I think of having one lump of sqlite database that contains current snapshot of ogg, xpf and xiz, and .ds data. There are roughly 1400 tiny files scattered in places. The current assets files compose around 15mb.

A rough database would be:

CREATE TABLE "files" (
	"file_id"	TEXT NOT NULL,
	"file_source"	TEXT NOT NULL, --  which folder being scanned?
	"file_version"	TEXT NOT NULL, --  file version
	"file_type"	TEXT NOT NULL, --  one of ogg, xpf, xiz or .ds
	"file_category"	TEXT NOT NULL, --  serves as instrument category?
	"file_filename"	TEXT NOT NULL, --  physical file name
	"file_disksize"	TEXT NOT NULL, --  disk space
	"file_sha256"	TEXT NOT NULL, --  hash
	"file_content"	BLOB NOT NULL, --  binary data of the asset
	PRIMARY KEY("file_id")
);

Every time a resource is required, it would query the database and cache it optionally.
Which is pretty much as fast as accessing the files directly.

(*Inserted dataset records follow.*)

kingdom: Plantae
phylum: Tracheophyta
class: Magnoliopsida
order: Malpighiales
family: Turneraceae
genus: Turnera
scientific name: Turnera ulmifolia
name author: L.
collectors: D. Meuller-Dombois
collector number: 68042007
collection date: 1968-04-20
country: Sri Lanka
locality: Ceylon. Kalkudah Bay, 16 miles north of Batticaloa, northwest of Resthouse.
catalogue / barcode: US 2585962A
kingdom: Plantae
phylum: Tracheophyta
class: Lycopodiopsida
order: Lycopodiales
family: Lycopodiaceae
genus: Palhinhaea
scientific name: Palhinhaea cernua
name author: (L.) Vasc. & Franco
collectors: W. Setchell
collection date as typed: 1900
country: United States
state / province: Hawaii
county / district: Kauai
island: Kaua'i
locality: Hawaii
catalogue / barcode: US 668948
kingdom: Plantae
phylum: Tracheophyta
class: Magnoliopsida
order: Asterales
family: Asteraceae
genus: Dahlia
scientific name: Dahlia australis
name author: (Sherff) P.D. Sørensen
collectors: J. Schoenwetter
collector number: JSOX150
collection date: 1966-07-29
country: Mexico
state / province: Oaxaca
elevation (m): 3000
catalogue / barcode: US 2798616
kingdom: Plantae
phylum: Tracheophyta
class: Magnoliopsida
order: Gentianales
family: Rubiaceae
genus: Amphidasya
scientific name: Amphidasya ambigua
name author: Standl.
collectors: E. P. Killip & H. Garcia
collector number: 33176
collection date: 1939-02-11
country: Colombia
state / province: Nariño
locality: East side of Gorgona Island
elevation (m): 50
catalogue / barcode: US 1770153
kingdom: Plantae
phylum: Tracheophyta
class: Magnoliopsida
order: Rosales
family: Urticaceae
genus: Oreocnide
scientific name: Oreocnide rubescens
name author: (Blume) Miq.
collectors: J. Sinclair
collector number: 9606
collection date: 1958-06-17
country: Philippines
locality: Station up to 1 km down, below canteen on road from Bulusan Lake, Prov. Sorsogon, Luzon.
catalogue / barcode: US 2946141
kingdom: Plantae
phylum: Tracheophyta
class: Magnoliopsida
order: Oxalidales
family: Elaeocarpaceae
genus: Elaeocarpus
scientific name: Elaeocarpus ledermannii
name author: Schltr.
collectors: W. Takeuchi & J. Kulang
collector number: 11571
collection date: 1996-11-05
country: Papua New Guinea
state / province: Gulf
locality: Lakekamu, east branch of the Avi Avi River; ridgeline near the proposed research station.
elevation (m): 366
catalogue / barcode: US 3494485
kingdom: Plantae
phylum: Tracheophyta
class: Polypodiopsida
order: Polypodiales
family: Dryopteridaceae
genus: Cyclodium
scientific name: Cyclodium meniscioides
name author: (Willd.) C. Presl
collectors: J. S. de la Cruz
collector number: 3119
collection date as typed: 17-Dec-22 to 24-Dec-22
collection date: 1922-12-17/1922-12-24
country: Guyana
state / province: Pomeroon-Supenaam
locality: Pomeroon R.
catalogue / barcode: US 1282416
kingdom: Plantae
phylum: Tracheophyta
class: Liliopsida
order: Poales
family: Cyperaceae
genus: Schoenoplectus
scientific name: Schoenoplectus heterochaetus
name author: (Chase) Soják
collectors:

Introducing an embedded database is about ~1.5mb overhead with sqlite3.h. But It could help a lot in enhancing directory browser, assets navigation, searches, configurations, svgs, themes and many more by putting them in a single file.
It would also help in mapping keys in the piano roll etc as per user preferences / culture.

The only drawback is 15mb (aka, the final assets as sqlite) to be under version control. (I have already connected to the sqlite with native c++ to test it, and might help if in case we want to migrate to using database, including current assets.)